More flexible and scalable data processing can be achieved using scripting languages such as PERL 24 or Python. 25 UNIX commands like grep, cut, sed, and awk are an alternative.
More advanced visualizations can be generated with the open-source software R 26 and its numerous add-on packages or with the Tableau Software 27 that offers a wide range of visualization methods that can be created through an easy-to-use user interface. Moreover, an easily customizable web interface for the creation of diverse visualizations is provided by IBM’s Many Eyes. 28
Highly flexible visualizations can be created using open-source libraries like D3 Data-Driven Documents,29,30 a visualization framework written in javascript, or Prefuse31,32 written in java. For advanced user interactions, the java library Piccolo2D33,34 is recommendable.
Further specialized tools and libraries exist for certain data types like GraphViz 35 for graph visualization or Jigsaw36,37 for visual text analytics, to name just two prominent out of the numerous examples.
Technology
For the solution of some challenge tasks, the use of new technology can be very helpful and at the same time motivating for the students. This includes, for example, the use of large high-resolution screens (see Figure 1), interlinked displays, touch tables, and gesture recognition. That way, more data can be displayed at once or several coordinated views on the same data can be interactively explored using suitable easy-to-use interaction devices.
Tool designed for the solution of MC 1, 2011, showing geolocations and text content of messages for three different days.
Applied visual analytics: dedicating a course to the contest participation
Applied Visual Analytics is the title of a course that is organized at the University of Konstanz, Germany, and is based on the VAST Challenge. It gives advanced students the opportunity to put theoretical knowledge into practice. The students are required either to bring background knowledge in Data Mining and Information Visualization or visit the corresponding lectures in parallel. The participants are split into teams of two or three students working together on one Mini Challenge (MC) task. For each MC, we aim to have at least one student team, so that we can solve the Grand Challenge a joining all efforts.
Teaching the analytic process
First, the students are given brief introductions to standard data analysis and visualization tools as listed in section “Software and technology.” Next, the students are asked to explore how far they can get with any of those tools analyzing the given data. Usually, at some point, the standard tools do not provide further support and students have to develop their own tools for preprocessing, automated data analysis, or visualization. They are asked to assign anything they do to a certain step of the Knowledge Discovery in Databases(KDD) Process, 39 Visual Analytics Pipeline, 40 or a similar process flow. This helps them to structure, summarize, reason about, and explain their activities.

> [Problems]
1 - Answer these questions using the visual analytics text above:
(a) What programming language is the D3 Data-Driven Documents framework written in?
(b) Which company provides the Many Eyes web interface?
(c) At which university is the Applied Visual Analytics course organized?
2 - From the visual analytics text, echo everything from "More advanced visualizations" down to "Piccolo2D33,34 is recommendable.".

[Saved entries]
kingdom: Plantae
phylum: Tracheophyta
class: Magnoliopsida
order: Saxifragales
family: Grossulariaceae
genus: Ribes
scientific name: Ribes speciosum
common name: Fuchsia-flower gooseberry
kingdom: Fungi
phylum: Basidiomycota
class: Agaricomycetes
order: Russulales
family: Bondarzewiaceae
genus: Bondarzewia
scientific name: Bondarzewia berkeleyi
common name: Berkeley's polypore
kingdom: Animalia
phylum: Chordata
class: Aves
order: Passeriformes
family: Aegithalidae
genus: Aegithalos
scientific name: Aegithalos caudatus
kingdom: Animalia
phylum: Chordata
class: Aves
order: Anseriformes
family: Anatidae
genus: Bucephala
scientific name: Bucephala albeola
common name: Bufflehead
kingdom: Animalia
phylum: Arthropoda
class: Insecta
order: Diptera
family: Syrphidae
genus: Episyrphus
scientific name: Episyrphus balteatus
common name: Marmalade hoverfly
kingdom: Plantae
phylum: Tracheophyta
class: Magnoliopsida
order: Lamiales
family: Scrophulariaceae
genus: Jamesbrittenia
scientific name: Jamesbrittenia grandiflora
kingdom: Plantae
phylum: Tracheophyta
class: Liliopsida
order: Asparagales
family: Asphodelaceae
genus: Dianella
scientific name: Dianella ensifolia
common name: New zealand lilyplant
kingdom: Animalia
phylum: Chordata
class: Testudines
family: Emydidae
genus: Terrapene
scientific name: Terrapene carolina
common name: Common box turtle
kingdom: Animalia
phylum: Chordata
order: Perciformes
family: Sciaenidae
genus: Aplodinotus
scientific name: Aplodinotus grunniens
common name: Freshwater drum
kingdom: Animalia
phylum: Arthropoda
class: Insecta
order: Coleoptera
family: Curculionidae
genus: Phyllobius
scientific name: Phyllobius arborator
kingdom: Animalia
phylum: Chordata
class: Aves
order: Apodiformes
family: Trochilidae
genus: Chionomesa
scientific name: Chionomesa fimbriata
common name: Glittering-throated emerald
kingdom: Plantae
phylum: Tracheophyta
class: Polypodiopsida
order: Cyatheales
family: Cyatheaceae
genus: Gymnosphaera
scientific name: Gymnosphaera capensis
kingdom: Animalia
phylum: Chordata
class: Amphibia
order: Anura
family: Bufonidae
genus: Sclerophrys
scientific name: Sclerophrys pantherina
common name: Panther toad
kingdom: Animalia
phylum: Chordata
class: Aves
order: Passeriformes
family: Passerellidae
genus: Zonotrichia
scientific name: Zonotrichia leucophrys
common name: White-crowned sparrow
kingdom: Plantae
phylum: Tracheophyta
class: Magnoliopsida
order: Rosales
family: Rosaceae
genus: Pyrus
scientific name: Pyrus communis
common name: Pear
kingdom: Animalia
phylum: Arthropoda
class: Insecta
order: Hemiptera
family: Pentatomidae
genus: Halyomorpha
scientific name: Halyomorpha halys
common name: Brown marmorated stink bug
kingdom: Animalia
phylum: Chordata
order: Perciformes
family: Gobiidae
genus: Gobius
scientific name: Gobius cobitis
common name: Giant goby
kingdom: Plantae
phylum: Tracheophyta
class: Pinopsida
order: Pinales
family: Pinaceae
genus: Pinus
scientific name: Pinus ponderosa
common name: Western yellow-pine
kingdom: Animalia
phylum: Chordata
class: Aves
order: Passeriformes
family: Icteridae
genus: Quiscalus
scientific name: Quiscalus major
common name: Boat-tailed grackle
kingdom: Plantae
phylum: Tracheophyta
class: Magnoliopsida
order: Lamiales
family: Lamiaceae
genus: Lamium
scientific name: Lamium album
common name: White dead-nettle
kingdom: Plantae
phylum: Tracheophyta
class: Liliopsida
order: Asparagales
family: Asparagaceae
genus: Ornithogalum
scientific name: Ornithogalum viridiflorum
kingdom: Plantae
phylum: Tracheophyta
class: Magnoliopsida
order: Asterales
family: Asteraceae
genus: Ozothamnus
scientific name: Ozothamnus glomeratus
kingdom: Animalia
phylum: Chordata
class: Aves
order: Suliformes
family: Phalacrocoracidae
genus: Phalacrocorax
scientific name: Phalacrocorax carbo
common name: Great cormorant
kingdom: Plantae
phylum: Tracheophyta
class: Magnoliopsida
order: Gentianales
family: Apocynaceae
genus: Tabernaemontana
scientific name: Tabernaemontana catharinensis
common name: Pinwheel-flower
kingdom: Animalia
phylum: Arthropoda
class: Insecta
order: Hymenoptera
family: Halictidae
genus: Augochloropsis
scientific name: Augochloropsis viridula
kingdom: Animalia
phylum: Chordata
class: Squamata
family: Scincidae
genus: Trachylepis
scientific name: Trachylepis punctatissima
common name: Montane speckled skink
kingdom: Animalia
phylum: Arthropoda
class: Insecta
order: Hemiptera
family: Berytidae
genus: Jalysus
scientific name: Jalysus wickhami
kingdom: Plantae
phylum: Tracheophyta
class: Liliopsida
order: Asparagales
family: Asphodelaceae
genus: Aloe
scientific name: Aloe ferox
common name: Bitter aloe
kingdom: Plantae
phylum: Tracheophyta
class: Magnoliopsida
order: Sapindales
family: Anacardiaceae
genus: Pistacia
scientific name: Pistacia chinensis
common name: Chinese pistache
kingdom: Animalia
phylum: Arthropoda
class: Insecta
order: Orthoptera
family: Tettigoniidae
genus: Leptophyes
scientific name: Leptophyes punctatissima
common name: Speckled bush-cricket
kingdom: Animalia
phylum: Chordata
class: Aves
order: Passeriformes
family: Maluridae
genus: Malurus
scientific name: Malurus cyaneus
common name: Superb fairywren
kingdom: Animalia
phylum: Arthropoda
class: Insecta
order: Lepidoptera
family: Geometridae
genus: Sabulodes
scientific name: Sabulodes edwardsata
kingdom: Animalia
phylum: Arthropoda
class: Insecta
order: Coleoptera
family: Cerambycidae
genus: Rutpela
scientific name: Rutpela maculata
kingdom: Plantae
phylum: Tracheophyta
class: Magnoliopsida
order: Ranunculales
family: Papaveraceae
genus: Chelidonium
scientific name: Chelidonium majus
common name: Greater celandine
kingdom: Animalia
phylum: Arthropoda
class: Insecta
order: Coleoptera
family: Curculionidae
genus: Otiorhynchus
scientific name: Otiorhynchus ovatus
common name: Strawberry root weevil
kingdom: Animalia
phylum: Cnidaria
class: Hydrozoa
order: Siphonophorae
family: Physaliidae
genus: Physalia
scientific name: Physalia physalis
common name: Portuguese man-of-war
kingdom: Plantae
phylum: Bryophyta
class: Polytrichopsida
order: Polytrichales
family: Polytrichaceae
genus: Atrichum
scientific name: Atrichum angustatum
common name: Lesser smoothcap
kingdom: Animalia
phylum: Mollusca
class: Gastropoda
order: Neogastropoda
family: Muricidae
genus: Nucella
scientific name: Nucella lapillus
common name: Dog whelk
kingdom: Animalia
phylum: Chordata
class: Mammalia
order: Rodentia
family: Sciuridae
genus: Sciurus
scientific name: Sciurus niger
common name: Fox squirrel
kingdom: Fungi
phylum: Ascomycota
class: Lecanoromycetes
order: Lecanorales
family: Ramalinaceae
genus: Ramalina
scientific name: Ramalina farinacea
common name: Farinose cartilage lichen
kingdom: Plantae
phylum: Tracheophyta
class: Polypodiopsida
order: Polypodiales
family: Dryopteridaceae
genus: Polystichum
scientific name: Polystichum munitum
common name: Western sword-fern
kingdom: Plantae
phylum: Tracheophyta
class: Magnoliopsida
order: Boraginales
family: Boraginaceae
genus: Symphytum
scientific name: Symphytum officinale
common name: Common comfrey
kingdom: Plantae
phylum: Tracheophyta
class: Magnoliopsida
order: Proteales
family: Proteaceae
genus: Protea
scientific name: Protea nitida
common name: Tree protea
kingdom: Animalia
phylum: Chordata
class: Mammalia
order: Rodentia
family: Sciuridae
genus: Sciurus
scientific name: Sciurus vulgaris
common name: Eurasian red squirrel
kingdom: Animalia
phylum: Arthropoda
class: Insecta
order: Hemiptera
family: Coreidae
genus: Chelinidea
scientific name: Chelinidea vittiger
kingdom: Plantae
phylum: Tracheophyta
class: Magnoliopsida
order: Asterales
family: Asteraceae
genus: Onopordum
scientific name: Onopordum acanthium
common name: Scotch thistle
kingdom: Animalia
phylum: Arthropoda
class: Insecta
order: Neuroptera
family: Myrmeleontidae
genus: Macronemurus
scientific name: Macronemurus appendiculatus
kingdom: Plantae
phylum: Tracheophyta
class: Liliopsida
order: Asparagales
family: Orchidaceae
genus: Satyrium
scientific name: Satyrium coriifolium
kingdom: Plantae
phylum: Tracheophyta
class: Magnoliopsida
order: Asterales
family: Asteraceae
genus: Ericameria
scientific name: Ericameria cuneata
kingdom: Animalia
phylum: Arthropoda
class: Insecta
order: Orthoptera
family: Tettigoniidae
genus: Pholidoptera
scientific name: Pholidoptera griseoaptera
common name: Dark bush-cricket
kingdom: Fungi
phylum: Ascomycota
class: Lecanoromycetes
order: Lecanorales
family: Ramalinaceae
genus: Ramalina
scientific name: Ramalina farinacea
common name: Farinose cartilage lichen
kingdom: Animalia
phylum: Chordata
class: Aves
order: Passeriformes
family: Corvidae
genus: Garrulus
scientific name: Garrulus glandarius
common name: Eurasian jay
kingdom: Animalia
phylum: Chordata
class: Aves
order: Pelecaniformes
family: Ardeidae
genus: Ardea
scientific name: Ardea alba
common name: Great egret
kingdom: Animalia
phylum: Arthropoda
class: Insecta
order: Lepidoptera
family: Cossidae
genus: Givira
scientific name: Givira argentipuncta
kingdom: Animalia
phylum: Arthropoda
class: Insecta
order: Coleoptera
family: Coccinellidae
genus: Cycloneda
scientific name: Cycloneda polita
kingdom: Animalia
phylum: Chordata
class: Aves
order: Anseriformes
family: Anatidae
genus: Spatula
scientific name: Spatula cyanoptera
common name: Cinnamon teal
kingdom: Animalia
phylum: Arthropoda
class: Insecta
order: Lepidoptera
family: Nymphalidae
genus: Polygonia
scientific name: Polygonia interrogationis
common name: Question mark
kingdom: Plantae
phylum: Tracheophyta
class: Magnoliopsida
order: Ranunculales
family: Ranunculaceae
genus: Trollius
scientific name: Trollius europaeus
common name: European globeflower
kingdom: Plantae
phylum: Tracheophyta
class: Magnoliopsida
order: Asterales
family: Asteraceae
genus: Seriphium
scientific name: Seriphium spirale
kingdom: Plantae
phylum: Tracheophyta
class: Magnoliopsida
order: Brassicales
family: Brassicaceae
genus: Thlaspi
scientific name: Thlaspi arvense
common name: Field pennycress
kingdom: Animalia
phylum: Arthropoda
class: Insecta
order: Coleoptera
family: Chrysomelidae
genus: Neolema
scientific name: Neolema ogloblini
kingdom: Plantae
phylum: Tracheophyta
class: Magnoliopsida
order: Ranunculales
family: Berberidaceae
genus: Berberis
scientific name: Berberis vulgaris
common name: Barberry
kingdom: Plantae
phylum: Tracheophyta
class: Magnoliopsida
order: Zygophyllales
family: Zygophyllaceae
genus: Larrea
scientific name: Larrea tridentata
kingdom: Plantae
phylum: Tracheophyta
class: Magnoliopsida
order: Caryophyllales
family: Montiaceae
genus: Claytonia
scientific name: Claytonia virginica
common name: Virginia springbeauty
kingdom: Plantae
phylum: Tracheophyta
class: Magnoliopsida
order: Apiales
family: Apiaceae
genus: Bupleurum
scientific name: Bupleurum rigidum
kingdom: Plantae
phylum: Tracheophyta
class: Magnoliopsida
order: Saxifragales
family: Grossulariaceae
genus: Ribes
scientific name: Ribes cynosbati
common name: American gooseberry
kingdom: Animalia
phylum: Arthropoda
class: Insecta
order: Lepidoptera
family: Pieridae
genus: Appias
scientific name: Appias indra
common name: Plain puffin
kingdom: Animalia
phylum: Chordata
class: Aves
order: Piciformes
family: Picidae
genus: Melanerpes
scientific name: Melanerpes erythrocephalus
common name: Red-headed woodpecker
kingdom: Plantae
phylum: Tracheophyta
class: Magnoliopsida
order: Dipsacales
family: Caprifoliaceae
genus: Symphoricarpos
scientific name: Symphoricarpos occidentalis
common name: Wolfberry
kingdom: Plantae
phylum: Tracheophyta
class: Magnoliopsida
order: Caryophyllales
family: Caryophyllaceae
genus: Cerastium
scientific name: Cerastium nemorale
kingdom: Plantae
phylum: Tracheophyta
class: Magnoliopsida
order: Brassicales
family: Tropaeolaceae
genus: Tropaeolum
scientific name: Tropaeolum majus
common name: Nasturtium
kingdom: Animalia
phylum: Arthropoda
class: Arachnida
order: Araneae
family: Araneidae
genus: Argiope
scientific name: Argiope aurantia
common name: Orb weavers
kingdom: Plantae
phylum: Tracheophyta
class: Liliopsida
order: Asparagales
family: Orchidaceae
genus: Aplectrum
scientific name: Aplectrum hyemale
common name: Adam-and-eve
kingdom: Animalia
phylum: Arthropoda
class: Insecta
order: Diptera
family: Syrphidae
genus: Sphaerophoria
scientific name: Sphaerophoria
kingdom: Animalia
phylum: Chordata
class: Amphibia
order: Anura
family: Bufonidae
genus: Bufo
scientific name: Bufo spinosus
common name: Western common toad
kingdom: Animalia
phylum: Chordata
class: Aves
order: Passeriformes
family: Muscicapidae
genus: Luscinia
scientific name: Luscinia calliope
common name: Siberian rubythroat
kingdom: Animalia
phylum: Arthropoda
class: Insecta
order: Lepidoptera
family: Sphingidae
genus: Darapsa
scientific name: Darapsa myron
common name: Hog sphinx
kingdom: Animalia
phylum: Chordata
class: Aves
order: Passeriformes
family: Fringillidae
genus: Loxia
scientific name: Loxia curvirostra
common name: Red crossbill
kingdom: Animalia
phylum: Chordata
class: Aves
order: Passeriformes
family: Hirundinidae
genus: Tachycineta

> [Solutions below]
1 -
(a) Javascript
(b) IBM
(c) The University of Konstanz, Germany

2 -
More advanced visualizations can be generated with the open-source software R 26 and its numerous add-on packages or with the Tableau Software 27 that offers a wide range of visualization methods that can be created through an easy-to-use user interface. Moreover, an easily customizable web interface for the creation of diverse visualizations is provided by IBM’s Many Eyes. 28
Highly flexible visualizations can be created using open-source libraries like D3 Data-Driven Documents,29,30 a visualization framework written in javascript, or Prefuse31,32 written in java. For advanced user interactions, the java library Piccolo2D33,34 is recommendable.